◆ WORK TO BE COMPLETED:
Quote the prayer walk post below word for word, starting at "It’s possible this" and ending at "picked her nose.".

Right now, christians all over the city of Austin and in the surrounding communities are participating in a multi-church effort at reaching un-churched people. We’re calling it ExploreGod and encouraging people to bring their questions about God to God.
In preparation for it, thousands of people took to the streets last week to cover hundreds of miles in prayer.
I have never, not once, ever participated in a prayer walk. Here’s what I imagined in my head:
The sun is setting. Twenty people walk down the very middle of a neighborhood street, like Ben Affleck and Bruce Willis in Armageddon, golden light washing over their glowing, smiling, eye-closed faces. They stride like warriors and friends…
Oh, and they’re praying. It’s all very peaceful and beautiful and kingdom-y.
It’s possible this is exactly what prayer walks look like for other people, but that’s not how ours went down. Not exactly.
First, we met up with some of the christians who live in our part of Round Rock and discovered what we already knew but maybe had forgotten: there are not many christians in our part of Round Rock. To cover as much ground as possible, we split up into small groups. My group consisted of me, my husband, and my two kids.
We started on our street. We explained what we were doing to the kids and encouraged them to pray for each house as they walked by, to ask God to work in the lives of the people inside, to bring light and love into their home.
London seemed interested. Eve picked her nose.

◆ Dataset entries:

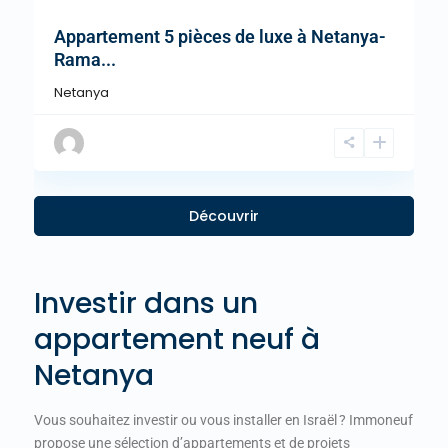
Appartement 5 pièces de luxe à Netanya-
Rama...
Netanya
Découvrir
Investir dans un
appartement neuf à
Netanya
Vous souhaitez investir ou vous installer en Israël ? Immoneuf
propose une sélection d’appartements et de projets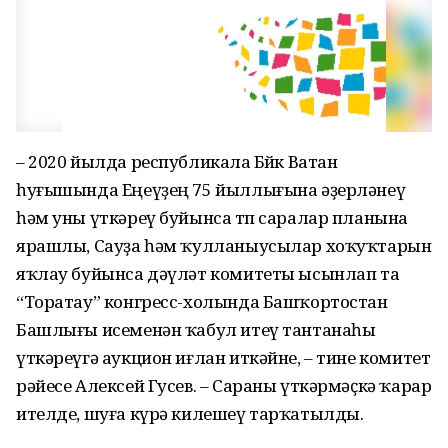
– 2020 йылда республикала Бөйөк Ватан
һуғышында Еңеүҙең 75 йыллығына әҙерләнеү
һәм уны үткәреү буйынса төп саралар планына
ярашлы, Сауҙа һәм ҡулланыусылар хоҡуҡтарын
яҡлау буйынса дәүләт комитеты ысынлап та
“Торатау” конгресс-холында Башҡортостан
Башлығы исеменән ҡабул итеү тантанаһы
үткәреүгә аукцион иғлан иткәйне, – тине комитет
рәйесе Алексей Гусев. – Сараны үткәрмәҫкә ҡарар
ителде, шуға күрә килешеү тарҡатылды.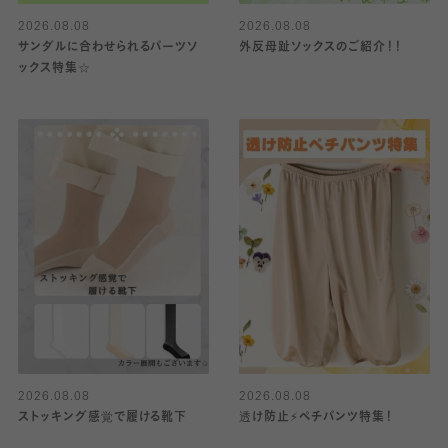
2026.08.08
2026.08.08
サンダルに合わせられるパーツソ
外反母趾ソックスのご紹介！！
ックス特集☆
2026.08.08
2026.08.08
ストッキング感覚で履ける靴下
透け防止⚡️ペチパンツ特集！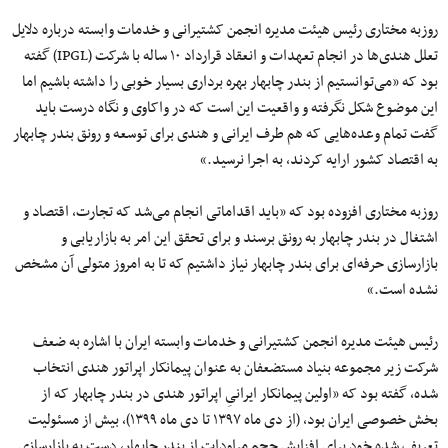
روزبه مختاری رئیس هیئت مدیره انجمن کشتیرانی و خدمات وابسته درباره دلایل
تعلل هندی‌ها در انجام تعهدات و انعقاد قرارداد ۱۰ ساله با شرکت (IPGL) گفته
بود که «می‌توانستیم از بندر چابهار بهره برداری بسیار خوبی را داشته باشیم اما
این موضوع شکل نگرفته و واقعیت این است که در واکاوی و نگاه درست باید
گفت تمام وعده‌هایی که هم طرف ایرانی و هندی برای توسعه و رونق بندر چابهار
به اقتصاد کشور ارایه کردند، به اجرا نرسید.»
روزبه مختاری افزوده بود که «باید اقداماتی انجام می‌شد که تجارت، اقتصاد و
اشتغال در بندر چابهار به رونق برسند و برای تحقق این امر به بازاریابی و
بازارسازی حرفه‌ای برای بندر چابهار نیاز داشتیم که تا به امروز متولی آن مشخص
نشده است.»
رئیس هیئت مدیره انجمن کشتیرانی و خدمات وابسته ایران با اشاره به ضعف
شرکت زیر مجموعه بنیاد مستضعفان به عنوان پیمانکار اپراتور هندی انتخاب
شده، گفته بود که «اولین پیمانکار ایرانیِ اپراتور هندی در بندر چابهار که از
بخش خصوصی ایران بود، (از دی ماه ۱۳۹۷ تا دی ماه ۱۳۹۹)، بیش از مسئولیت
تعریف شده خود برای افزایش حجم مراودات از بندر چابهار، دست به بازارسازی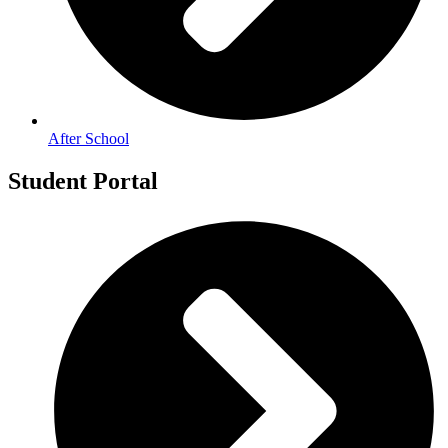
After School
Student Portal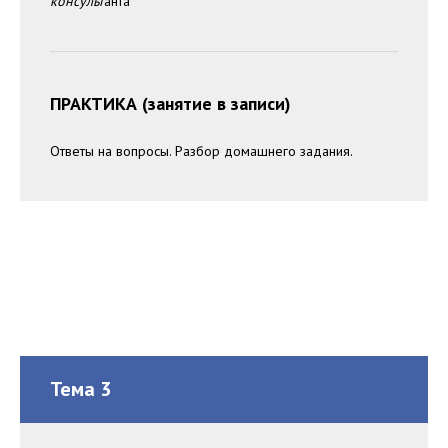
консульт
анта
ПРАКТИКА (занятие в записи)
Ответы на вопросы. Разбор домашнего задания.
Тема 3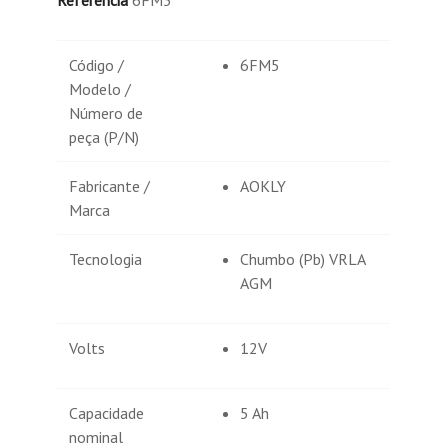
Referência
6FM5
Código /
6FM5
Modelo /
Número de
peça (P/N)
Fabricante /
AOKLY
Marca
Tecnologia
Chumbo (Pb) VRLA
AGM
Volts
12V
Capacidade
5 Ah
nominal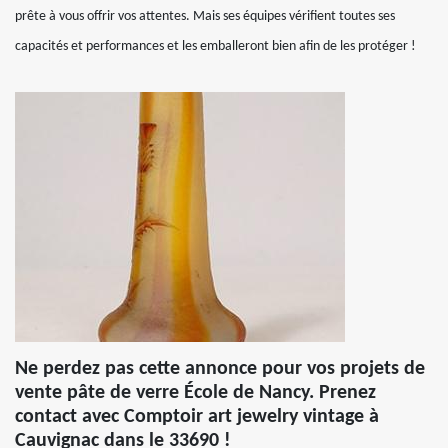
prête à vous offrir vos attentes. Mais ses équipes vérifient toutes ses
capacités et performances et les emballeront bien afin de les protéger !
Ne perdez pas cette annonce pour vos projets de
vente pâte de verre École de Nancy. Prenez
contact avec Comptoir art jewelry vintage à
Cauvignac dans le 33690 !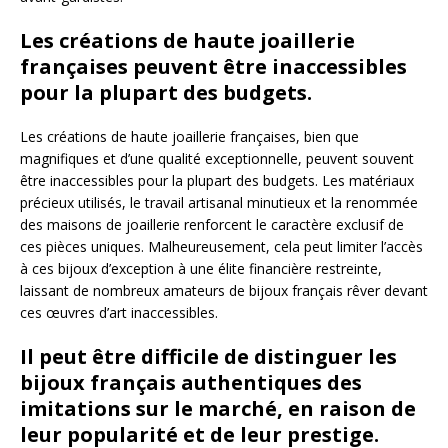
Les créations de haute joaillerie
françaises peuvent être inaccessibles
pour la plupart des budgets.
Les créations de haute joaillerie françaises, bien que
magnifiques et d’une qualité exceptionnelle, peuvent souvent
être inaccessibles pour la plupart des budgets. Les matériaux
précieux utilisés, le travail artisanal minutieux et la renommée
des maisons de joaillerie renforcent le caractère exclusif de
ces pièces uniques. Malheureusement, cela peut limiter l’accès
à ces bijoux d’exception à une élite financière restreinte,
laissant de nombreux amateurs de bijoux français rêver devant
ces œuvres d’art inaccessibles.
Il peut être difficile de distinguer les
bijoux français authentiques des
imitations sur le marché, en raison de
leur popularité et de leur prestige.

◆ FINISHED TASK:
It’s possible this is exactly what prayer walks look like for other people, but that’s not how ours went down. Not exactly.
First, we met up with some of the christians who live in our part of Round Rock and discovered what we already knew but maybe had forgotten: there are not many christians in our part of Round Rock. To cover as much ground as possible, we split up into small groups. My group consisted of me, my husband, and my two kids.
We started on our street. We explained what we were doing to the kids and encouraged them to pray for each house as they walked by, to ask God to work in the lives of the people inside, to bring light and love into their home.
London seemed interested. Eve picked her nose.